> _Durchzuführende Aufgaben_
1. Geben Sie den Abschnitt aus dem Auszug wörtlich wieder, der mit „Es können zwei“ beginnt und bis einschließlich „einen Annotationsprozess anzustoßen.“ reicht.
2. Übersetzen Sie diesen Satz aus dem Auszug ins Englische: „Mehrere Korpora können gleichzeitig als WebService betrieben werden, dazu muss aber jedem Korpus ein separater Port zugewiesen werden.“

> _Auszug_
Nachteile von STDOUT:
- Dieser Stream ist langsam. Wenn Sie die Ausgabe nur in eine Datei benötigen, dann nutzen Sie die optimierte Version (F: oder FNT: und Dateiname):
cec.exe FNT:TSV#frequency.tsv import#Cec6#demo.cec6 frequency3
Korpora können auch als WebService (REST-basiert) bereitgestellt werden. cec.exe [F:FORMAT] PORT:[PORT] [INPUT]
cec.exe F:JSON PORT:3535 import#Cec6#demo.cec6
Lassen Sie das Konsolenfenster geöffnet und starten Sie ihren WebBrowser. Sie können eine Dokumentation unter http://127.0.0.1:3535 einsehen. Mehrere Korpora können gleichzeitig als WebService betrieben werden, dazu muss aber jedem Korpus ein separater Port zugewiesen werden. Eine SSL/TLS-Transportverschlüsselung ist NICHT möglich - wenn Sie dies benötigen, dann erstellen Sie einen Reverse-Proxy z. B. mit Apache (https://gridscale.io/community/tutorials/apache-server-reverse-proxy-ubuntu/).
Es können zwei unterschiedliche INPUT-Quellen genutzt werden. "import" für bereits annotiertes Korpusmaterial oder "annotate", um einen Annotationsprozess anzustoßen.

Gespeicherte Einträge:
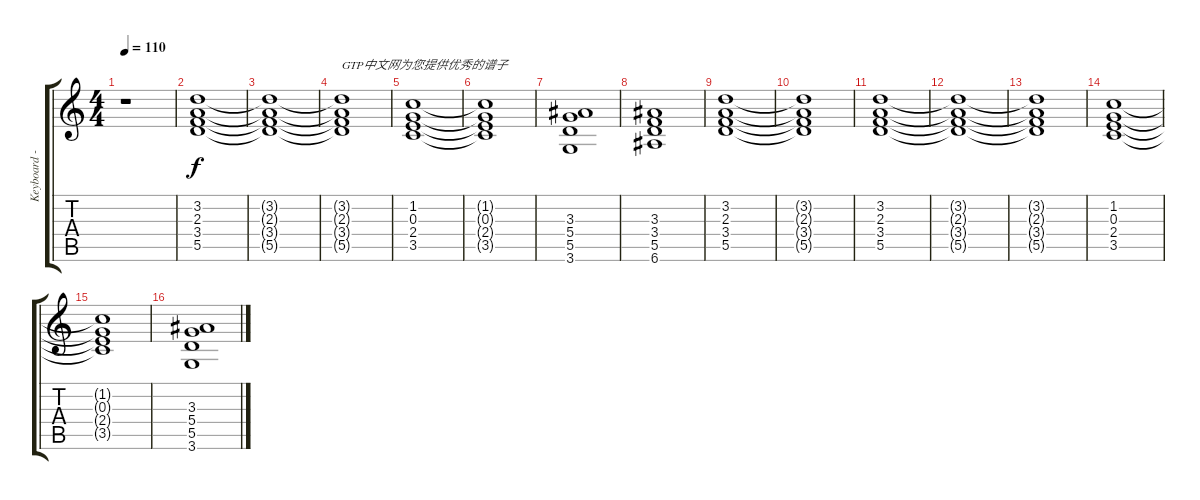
\track ("Keyboard - Warm Pad" "Keyboard -") {instrument pad2warm}
\staff {score tabs}
\tuning (E5 B4 G4 D4 A3 E3) {hide}
\ts (4 4)
\tempo 110
\clef g2
\ks c
r.1{dy f instrument pad2warm} |
(3.2 2.3 3.4 5.5).1 |
(3.2{t} 2.3{t} 3.4{t} 5.5{t}).1 |
(3.2{t} 2.3{t} 3.4{t} 5.5{t}).1{txt "GTP中文网为您提供优秀的谱子"} |
(1.2 0.3 2.4 3.5).1 |
(1.2{t} 0.3{t} 2.4{t} 3.5{t}).1 |
(3.3 5.4 5.5 3.6).1 |
(3.3 3.4 5.5 6.6).1 |
(3.2 2.3 3.4 5.5).1 |
(3.2{t} 2.3{t} 3.4{t} 5.5{t}).1 |
(3.2 2.3 3.4 5.5).1 |
(3.2{t} 2.3{t} 3.4{t} 5.5{t}).1 |
(3.2{t} 2.3{t} 3.4{t} 5.5{t}).1 |
(1.2 0.3 2.4 3.5).1 |
(1.2{t} 0.3{t} 2.4{t} 3.5{t}).1 |
(3.3 5.4 5.5 3.6).1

> _Lösungen der Aufgaben_
1.
Es können zwei unterschiedliche INPUT-Quellen genutzt werden. "import" für bereits annotiertes Korpusmaterial oder "annotate", um einen Annotationsprozess anzustoßen.

2. Multiple corpora can be run as a web service at the same time, but each corpus must be assigned a separate port for this.